→ Exercise data:

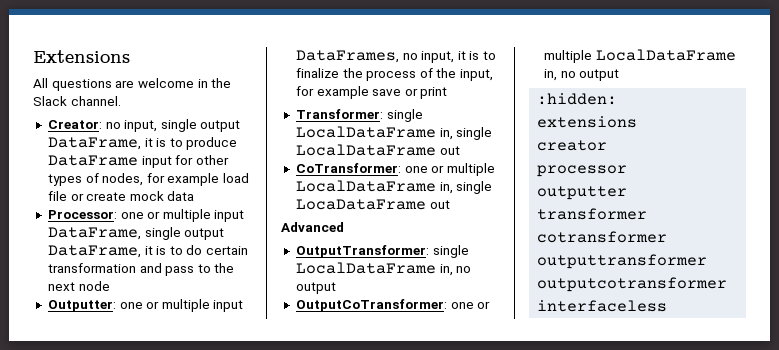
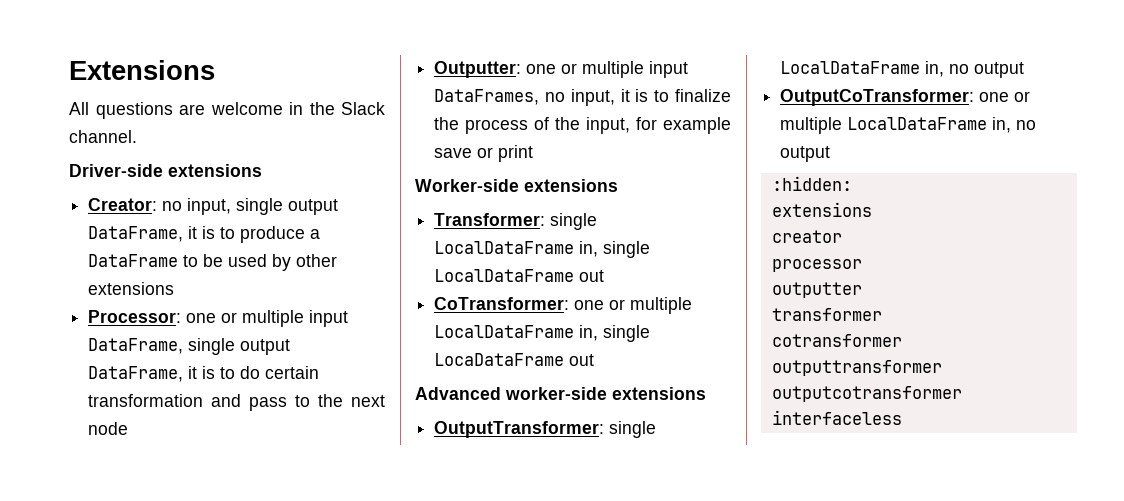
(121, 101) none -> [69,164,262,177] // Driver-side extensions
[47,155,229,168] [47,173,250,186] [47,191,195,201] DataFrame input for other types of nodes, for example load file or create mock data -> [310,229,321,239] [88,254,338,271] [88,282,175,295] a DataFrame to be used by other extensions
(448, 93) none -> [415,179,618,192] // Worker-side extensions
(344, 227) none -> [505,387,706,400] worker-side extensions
...
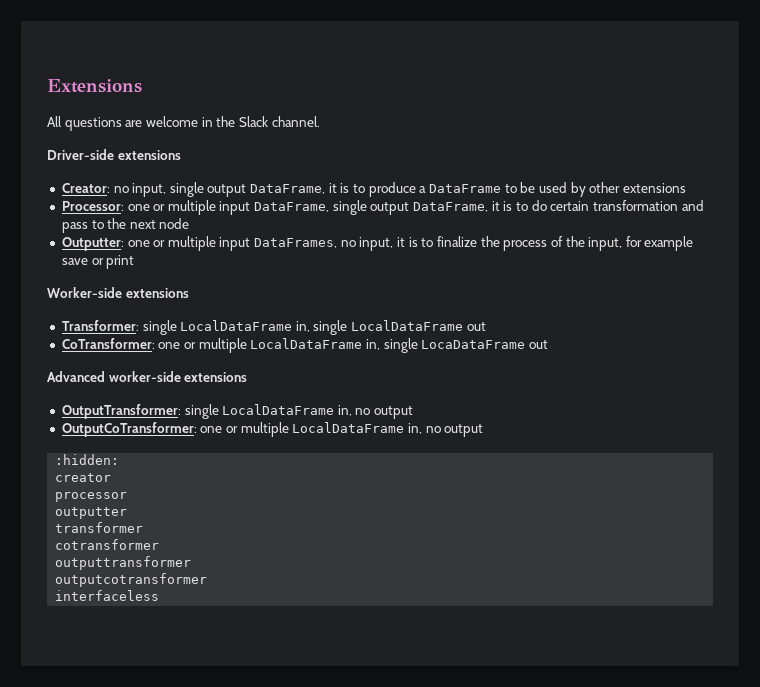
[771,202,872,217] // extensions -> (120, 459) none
* * *
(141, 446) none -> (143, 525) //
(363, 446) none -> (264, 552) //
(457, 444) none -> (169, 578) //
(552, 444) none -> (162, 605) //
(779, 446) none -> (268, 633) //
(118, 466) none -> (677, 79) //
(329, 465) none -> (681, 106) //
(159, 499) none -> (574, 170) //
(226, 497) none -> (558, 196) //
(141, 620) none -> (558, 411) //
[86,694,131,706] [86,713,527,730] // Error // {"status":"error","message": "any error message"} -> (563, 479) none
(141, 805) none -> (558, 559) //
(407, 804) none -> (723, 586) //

→ What you have to do:
Retype, in the same exact form, the lines of the material above from the line holding "(159, 499) none -> (574, 170) //" through the line holding "(407, 804) none -> (723, 586) //".

→ Exercise solution:
(159, 499) none -> (574, 170) //
(226, 497) none -> (558, 196) //
(141, 620) none -> (558, 411) //
[86,694,131,706] [86,713,527,730] // Error // {"status":"error","message": "any error message"} -> (563, 479) none
(141, 805) none -> (558, 559) //
(407, 804) none -> (723, 586) //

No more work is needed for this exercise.